Special counsel Robert Mueller recently reached a plea agreement with Trump's former longtime personal attorney Michael Cohen, in which he pleaded guilty to lying to Congress in exchange for cooperation with the investigation. In addition to new filings by Mueller in the Cohen and former campaign chairman Paul Manafort cases on Friday, the Southern District of New York recommended that Cohen be sentenced to a "substantial prison term" for his campaign finance violations.
Friday's sentencing memo by the Southern District of New York for the first time publicly leveled the accusation that that Cohen acted "in coordination with and at the direction of" Trump.
The president tweeted on Friday in response to the filings that the new information "totally clears" him, though the court documents say otherwise. Federal prosecutors in New York have implicated Trump in a scheme to silence women who alleged that they had extramarital affairs with him before he became president, ABC News reported.
Christie said that while he's always thought that the "Michael Cohen situation was much more perilous for the White House than was Bob Mueller," that the Mueller investigation remains a threat to Trump.

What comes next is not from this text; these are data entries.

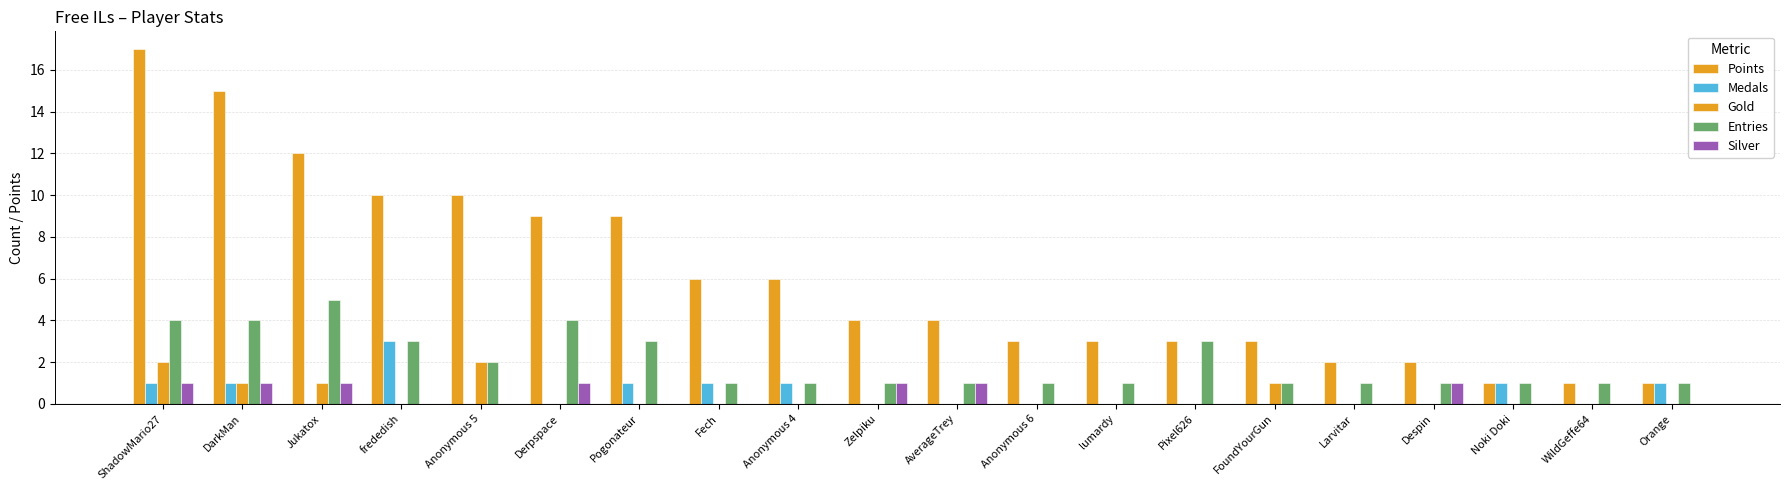

Rank the series by their maximum value, from highest to lowest.

Points, Entries, Medals, Gold, Silver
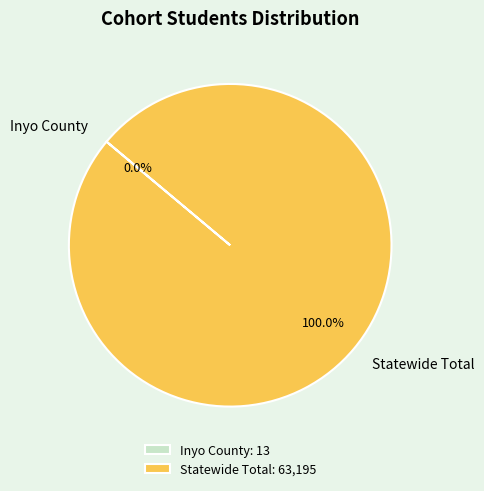

Does any single category account for the majority?

Yes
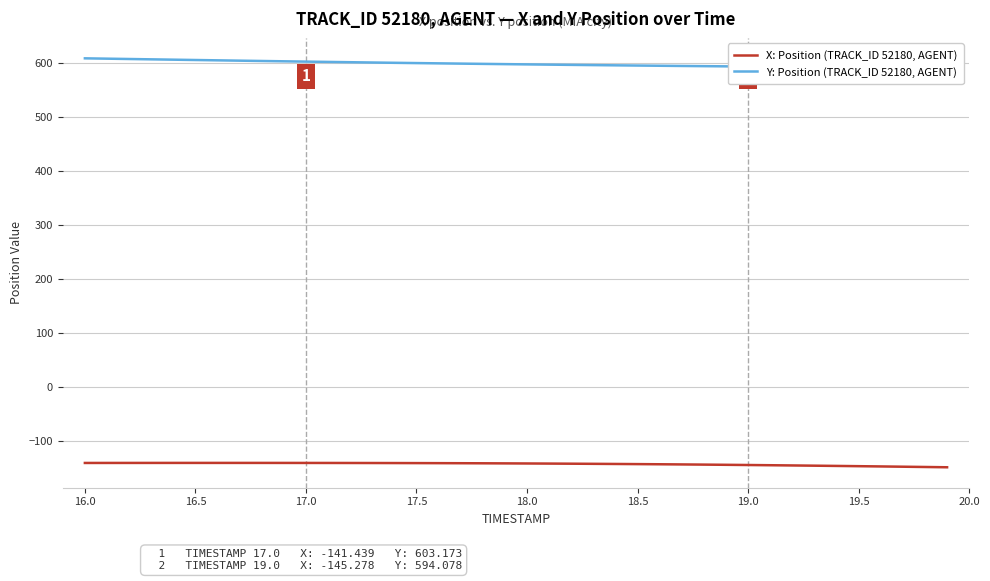

What is the lowest value of the X: Position (TRACK_ID 52180, AGENT) series?

-149.5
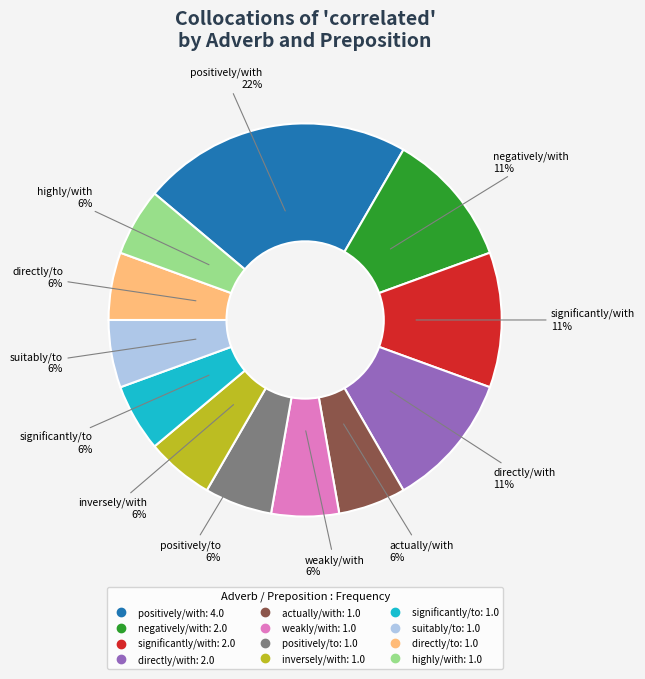

To the nearest percent, what is the average slice percentage?

8%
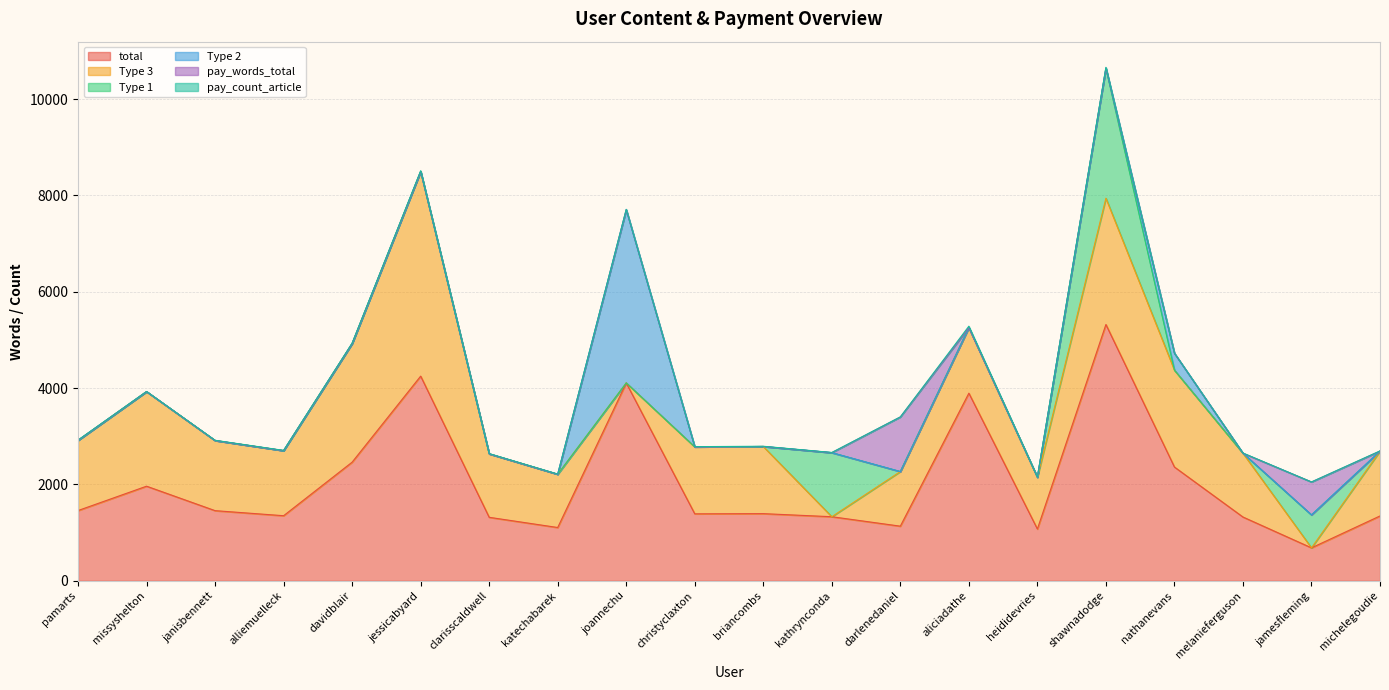

Between missyshelton and alliemuelleck, which is larger?

missyshelton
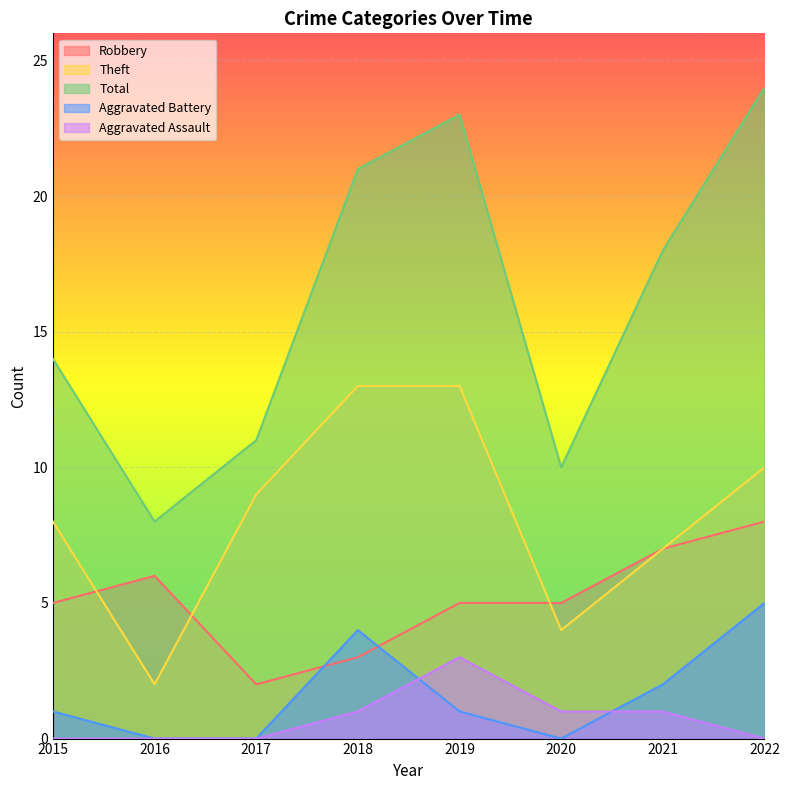

What is the minimum value for Theft?

2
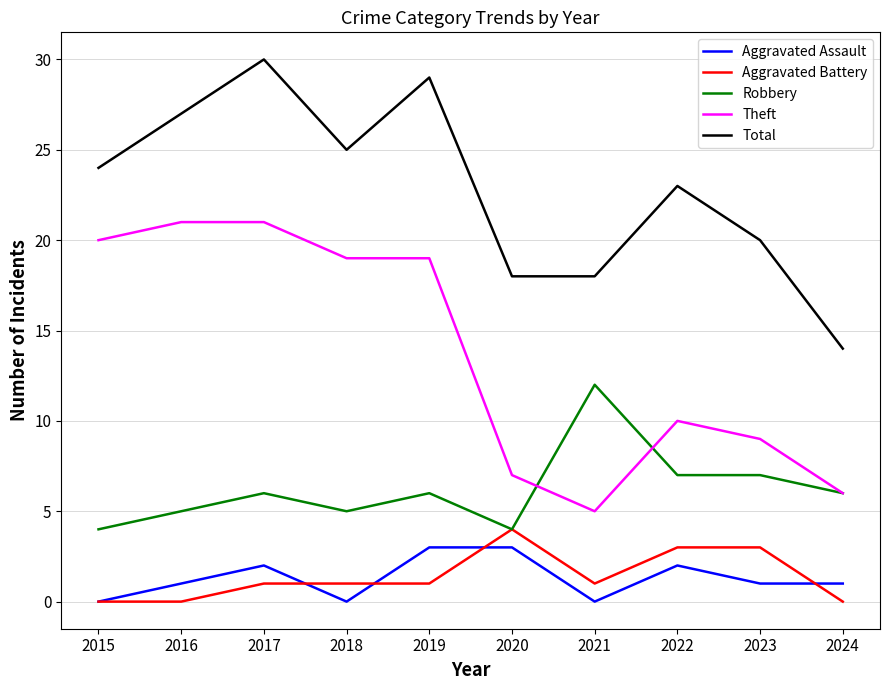

Is this an area chart (filled region under the line)?

No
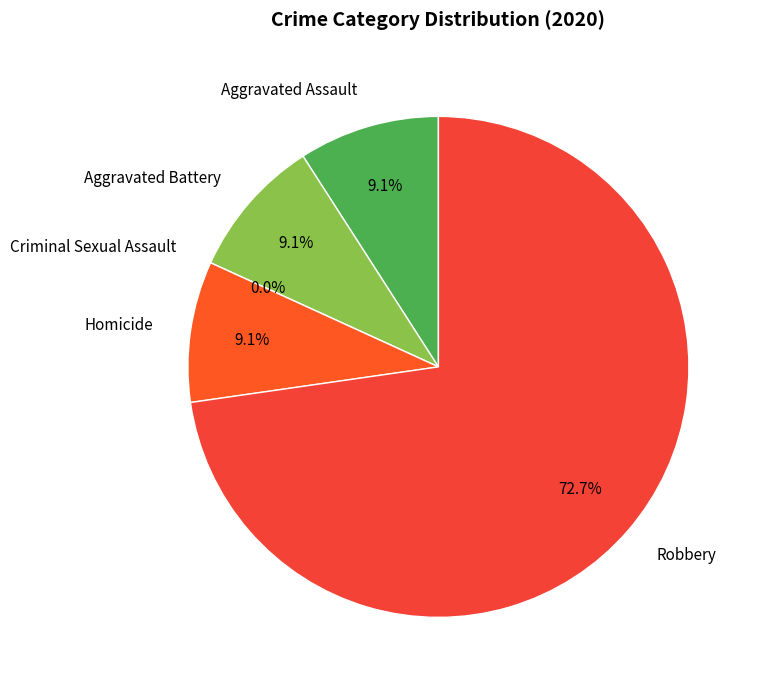

To the nearest percent, what is the difference between the Aggravated Battery and Robbery slice percentages?

64%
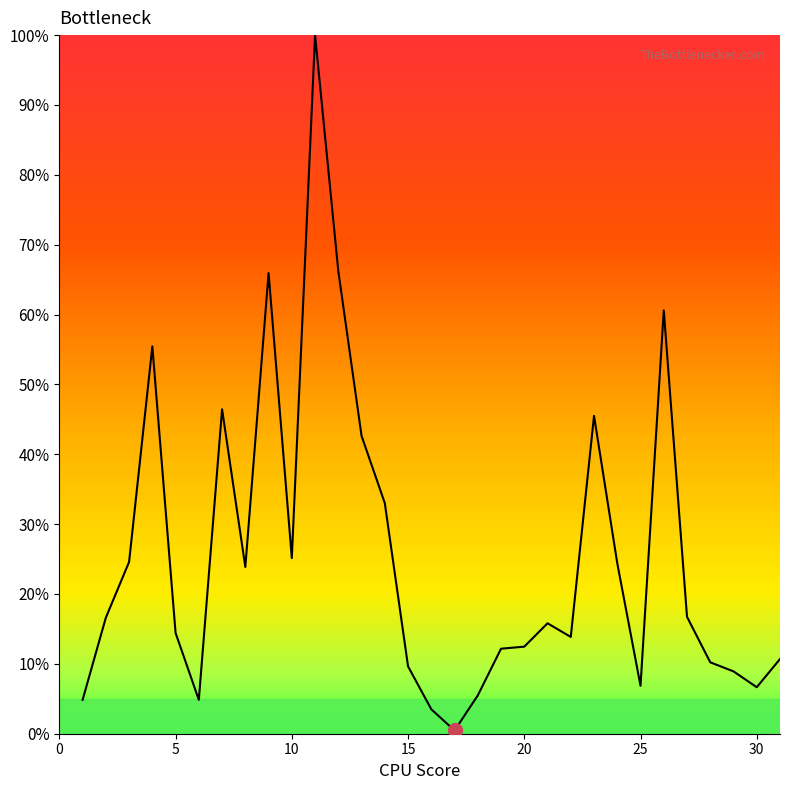

What is the difference between the maximum and minimum values?

99.5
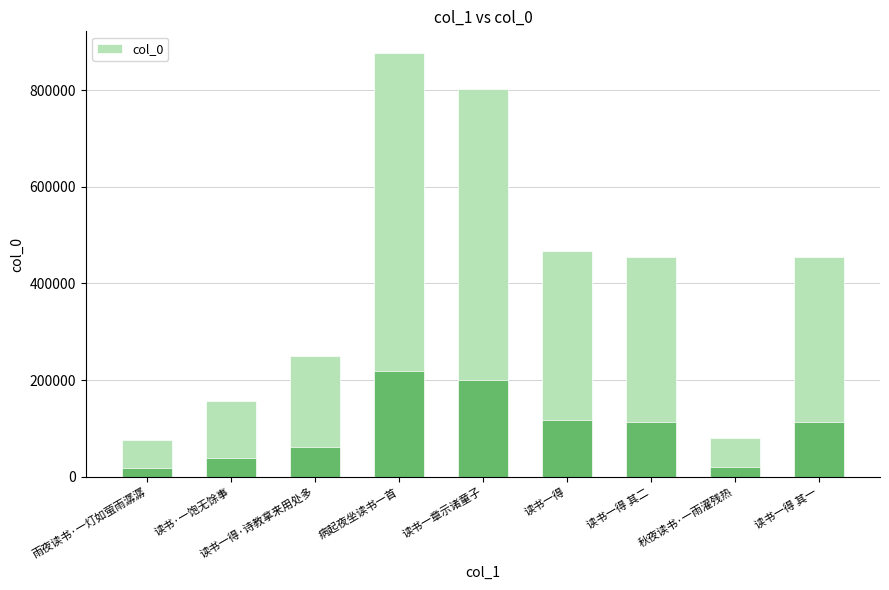

List the labels in order of value, smallest first.

雨夜读书·一灯如萤雨潺潺, 秋夜读书·一雨濯残热, 读书·一饱无馀事, 读书一得·诗教拿来用处多, 读书一得 其一, 读书一得 其二, 读书一得, 读书一章示诸童子, 病起夜坐读书一首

He added that "There's no way you can make this shorter but there’s lots of ways you can make it longer, and one of the ways to do that is to say you’re in the clear when the prosecutor still has subpoena authority…".
Christie -- who ran for president unsuccessfully in 2016, endorsed Trump and later briefly served as the head of the Trump transition team -- said that the new filing sounds "very definitive," and that the U.S. attorney investigating Cohen’s campaign finance crimes must have solid corroboration, given Cohen's lack of credibility.
Cohen will be sentenced in New York this week for the campaign finance felonies. Mueller's office recommended that Cohen be able to serve his sentence for lying to Congress concurrently with the campaign finance sentence.